If it isn’t raw, new wood, it may be enough to fill any cracks or holes with wood filler and smooth the entire surface with several grades of sandpaper – from medium-coarse to fine – before applying the new paint. The exception to this is if you are changing the colour dramatically, particularly from dark to light, although light to dark can have problems too. The darker colour tends to ‘ghost’ through the new paint no matter how many coats you apply, so you will need to use a primer.
If you are painting bare, untreated wood, the answer is definitely yes, you will need to prime the surface first.
Why do I need primer on bare wood?
A priming paint has a high solids content that fills the grain in the wood, making for a smooth finish. A primer also seals the absorbent new wood, preventing the paint coats from sinking in immediately and going patchy. Applying a coat of primer can make such a difference that only one top coat may be needed, instead of two or even three.
If you decide to forego the primer, the results might look fine for a while, but a couple of years down the road when the paint starts to flake, you’ll wish you had been more thorough.
What sort of primer should I buy?
There are two main types:
- Traditional oil-based primer
- Newer latex-based version
The oil primer can give off nasty fumes so apply it in a well-ventilated area. It takes about 24 hours before it can be re-coated, although there are some new oil primers that dry faster. Clean-up will usually be with white spirit or similar.
The latex-based primers are not as smelly, dry faster and the clean-up is usually with water, but they are not suitable for every type of wood. Cedar, for instance, actually needs oil-based primer to prevent tannin stains from the wood coming through to the surface.
There are some paints that combine primer and top coat in one, but using separate products achieves better results.
Get a primer that is close in colour to your paint, especially if you choose a dark shade, or go to a shop that mixes paint and ask for a suitable colour to be added to your pale primer.
How do I prepare for and apply a primer coat?
Rub down the wood with two or three grades of sandpaper, as mentioned above, always following the direction of the wood grain.
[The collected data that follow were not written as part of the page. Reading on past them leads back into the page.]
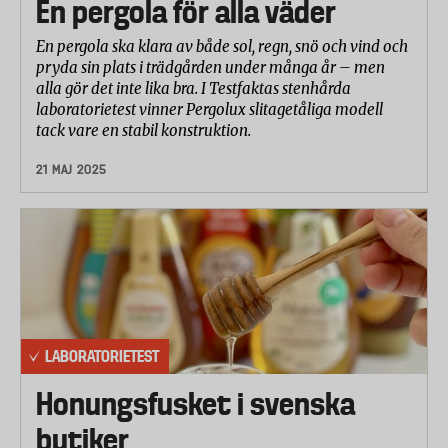
En pergola för alla väder
En pergola ska klara av både sol, regn, snö och vind och
pryda sin plats i trädgården under många år – men
alla gör det inte lika bra. I Testfaktas stenhårda
laboratorietest vinner Pergolux slitagetåliga modell
tack vare en stabil konstruktion.
21 MAJ 2025
LABORATORIETEST
Honungsfusket i svenska
butiker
Sanding across the grain will break and fluff up the wood fibres, making the job more difficult.
If there are knots in the wood, as often found in pine, seal them with a knot sealer. If this isn’t done, over time the knots will leak sap, which will penetrate the paint looking like a surface stain.
Apply the primer as directed on the tin, by brush, roller or even by spraying if it’s a large area. Allow it to dry for the stated time, but don’t leave it more than a few days beyond that time before you apply the top coat. If the primer dries out too thoroughly, it won’t bond well to the top coat.
Sand the primer gently to remove any imperfections before applying the top coats.